▶ Work to be completed: Output exactly the lines that run from the top of the entries to the line holding "cereal bowl: none [835,377,920,424]", including both of those lines.

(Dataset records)
● ● ●

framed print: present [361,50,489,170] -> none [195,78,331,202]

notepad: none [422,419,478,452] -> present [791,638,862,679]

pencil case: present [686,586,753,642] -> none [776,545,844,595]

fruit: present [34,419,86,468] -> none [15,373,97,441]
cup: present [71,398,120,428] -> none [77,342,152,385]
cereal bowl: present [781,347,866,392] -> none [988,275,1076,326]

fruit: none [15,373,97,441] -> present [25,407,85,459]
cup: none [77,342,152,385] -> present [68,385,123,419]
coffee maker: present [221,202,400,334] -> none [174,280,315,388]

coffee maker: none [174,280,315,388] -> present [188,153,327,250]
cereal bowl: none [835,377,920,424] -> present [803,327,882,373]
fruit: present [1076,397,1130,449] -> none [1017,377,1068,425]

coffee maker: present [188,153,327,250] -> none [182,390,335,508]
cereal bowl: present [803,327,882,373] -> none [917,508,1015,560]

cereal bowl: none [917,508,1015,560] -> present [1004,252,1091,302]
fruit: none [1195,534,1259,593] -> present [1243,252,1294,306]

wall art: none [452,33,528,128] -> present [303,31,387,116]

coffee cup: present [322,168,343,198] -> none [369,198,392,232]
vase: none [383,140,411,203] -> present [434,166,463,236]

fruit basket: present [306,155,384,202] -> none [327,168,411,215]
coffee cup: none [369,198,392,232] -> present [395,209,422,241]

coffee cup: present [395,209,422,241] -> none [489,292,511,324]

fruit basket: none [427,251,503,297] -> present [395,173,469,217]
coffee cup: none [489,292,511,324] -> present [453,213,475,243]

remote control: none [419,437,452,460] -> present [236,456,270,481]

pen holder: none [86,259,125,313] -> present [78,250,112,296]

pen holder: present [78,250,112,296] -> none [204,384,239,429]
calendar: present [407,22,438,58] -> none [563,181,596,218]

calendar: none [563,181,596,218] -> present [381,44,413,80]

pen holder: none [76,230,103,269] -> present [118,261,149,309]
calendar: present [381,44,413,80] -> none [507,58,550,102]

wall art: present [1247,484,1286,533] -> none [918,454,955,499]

● ● ●

▶ Solution to this exercise:
framed print: present [361,50,489,170] -> none [195,78,331,202]

notepad: none [422,419,478,452] -> present [791,638,862,679]

pencil case: present [686,586,753,642] -> none [776,545,844,595]

fruit: present [34,419,86,468] -> none [15,373,97,441]
cup: present [71,398,120,428] -> none [77,342,152,385]
cereal bowl: present [781,347,866,392] -> none [988,275,1076,326]

fruit: none [15,373,97,441] -> present [25,407,85,459]
cup: none [77,342,152,385] -> present [68,385,123,419]
coffee maker: present [221,202,400,334] -> none [174,280,315,388]

coffee maker: none [174,280,315,388] -> present [188,153,327,250]
cereal bowl: none [835,377,920,424] -> present [803,327,882,373]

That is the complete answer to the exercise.